BAGHDAD, April 22, 2006 (AFP) — Jalal Talabani, the first Kurdish president in Iraq's history, was reelected Saturday, cementing his people's powerful role on the national stage after suffering years as second-class citizens.

A sworn enemy of Saddam Hussein, the 72-year-old former outlaw was picked for a second term in a testament to his deft maneuvers since becoming head of state in April 2005.

Known for his lifetime struggle championing Kurdish rights, Talabani's first year in office saw the former guerrilla fighter lead the resistance to outgoing Shiite premier Ibrahim Jafaari's bid for a second term.

Miffed at Jaafari for his failure to squelch a rise in sectarian violence, Talabani forged an alliance with Sunni politicians to effectively shut down the selection process for the next government until the Shiite prime minister agreed to step down on Thursday.

Talabani, a close ally of the Americans, has defied expectations throughout his term, striving to smooth strained relations with Syria and Iran as part of efforts to end the two regional powers suspected efforts to feed the insurgency in Iraq.

An imposing, barrel-chested man, he has won praise for his efforts, if not his success in walking a conciliatory line with Arab insurgents and disaffected Sunni Arabs who had largely boycotted the political process.

Talabani, married and a father of two, has dominated Kurdish political life along with his rival Massoud Barzani, with whom he cut a deal to become Iraq's president.

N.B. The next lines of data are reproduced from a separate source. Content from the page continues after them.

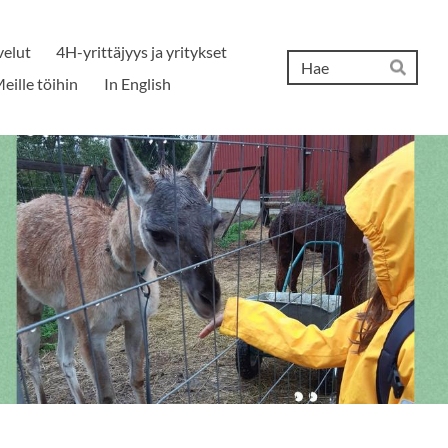
velut
4H-yrittäjyys ja yritykset
Hak
eille töihin
In English
Hae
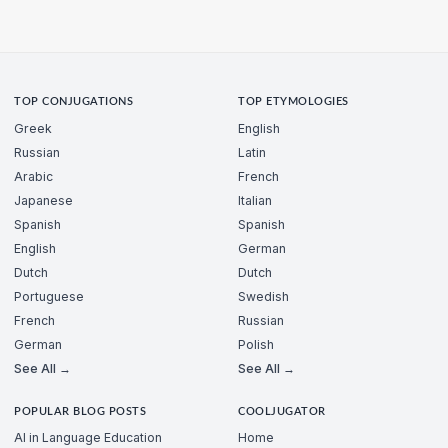
TOP CONJUGATIONS
TOP ETYMOLOGIES
Greek
English
Russian
Latin
Arabic
French
Japanese
Italian
Spanish
Spanish
English
German
Dutch
Dutch
Portuguese
Swedish
French
Russian
German
Polish
See All →
See All →
POPULAR BLOG POSTS
COOLJUGATOR
AI in Language Education
Home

In his mountainous northern fiefdom of Sulaimaniyah, Talabani is known simply as Uncle (Mam) Jalal.

Born in 1933 in the rustic Kalkan village in the depths of northern Iraq, as a young man he was quickly seduced by the Kurdish struggle for a homeland to unite a people scattered across Iraq, Iran, Turkey and Syria.

Today impeccably dressed in Western suits, he has an unaffected manner and a sense of humour, and is known to ask Iraqi journalists to give him the word on the street. His preferred catchphrase is: "My door is open to all Iraqis".

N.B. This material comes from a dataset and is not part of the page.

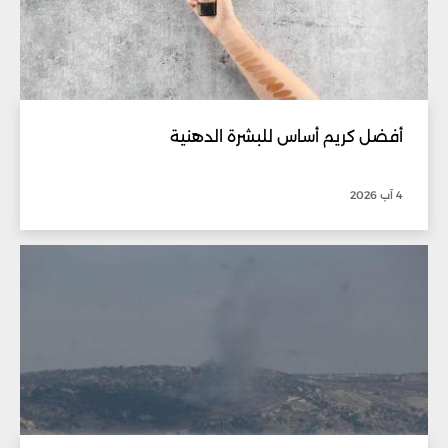
أفضل كريم أساس للبشرة الدهنية
4 آب 2026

After studying law at Baghdad University and doing a stint in the army, Talabani joined the Kurdistan Democratic Party of Mullah Mustafa Barzani and took to the hills in a first uprising against the Iraqi government in 1961.

But he famously fell out with Barzani, who sued for peace with Baghdad -- the start of a long and costly internecine feud among Iraqi Kurds.

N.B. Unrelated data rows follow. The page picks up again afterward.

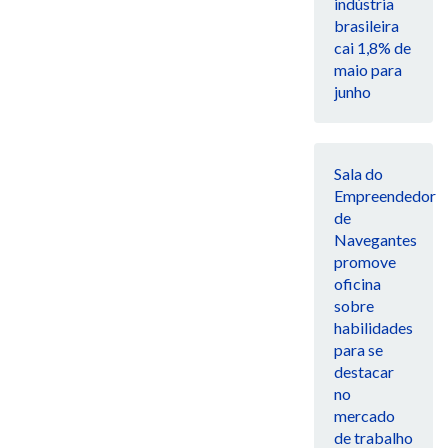
indústria
brasileira
cai 1,8% de
maio para
junho
Sala do
Empreendedor
de
Navegantes
promove
oficina
sobre
habilidades
para se
destacar
no
mercado
de trabalho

Talabani joined a Kurdish Democratic Party splinter faction in 1964 and fled to neighbouring Iran with his future father-in-law, Ahmed Ibrahim, in protest.

He formalised the break-up in 1975 by establishing his Patriotic Union of Kurdistan after Barzani's forces, abandoned by their Iranian, US and Israeli allies, were routed by Saddam Hussein's army.

Talabani's long career in troubled modern Iraq has also witnessed some of the lowest moments in Kurdish history.

A renewed uprising in the 1980s against the Saddam regime sparked the notorious Anfal campaign of 1988 in which the army razed hundreds of Kurdish villages and gassed thousands of people.

Kurds were driven from their homes across north-central Iraq, particularly around the oil city of Kirkuk, as Saddam set out to Arabise the region.

Worse was to come in the aftermath of the 1991 Gulf war, when the Kurdish uprising collapsed, prompting hundreds of thousands to seek refuge on the mountainous borders with Iran and Turkey in the heart of winter.

Western intervention allowed the Kurds to re-establish control over the three most northerly provinces of Iraq but the rebel enclave fell far short of Kurdish claims for full independence.

The rivalry between Talabani and the Barzanis, led by Mullah Mustafa's son Massoud, degenerated to all-out war in 1993, as Talabani challenged the rival KDP monopoly over customs revenues levied at the Turkish border.

The disastrous struggle climaxed with a KDP-invited invasion and re-conquest of Arbil by Saddam's forces in 1996.

True rapprochement came only in 2002, when it became clear that Washington intended to topple Saddam. Since then Talabani and Barzani have sought to set aside their rivalries and unite to safeguard their hard-won gains.

Even today, the two men control separate fiefdoms -- Talabani's in Sulaimaniyah province and Barzani's in Arbil and Dohuk to the northwest. As part of the deal giving him the presidency, Talabani agreed Barzani would be president of Kurdistan's regional government, grouping both men's fiefdoms.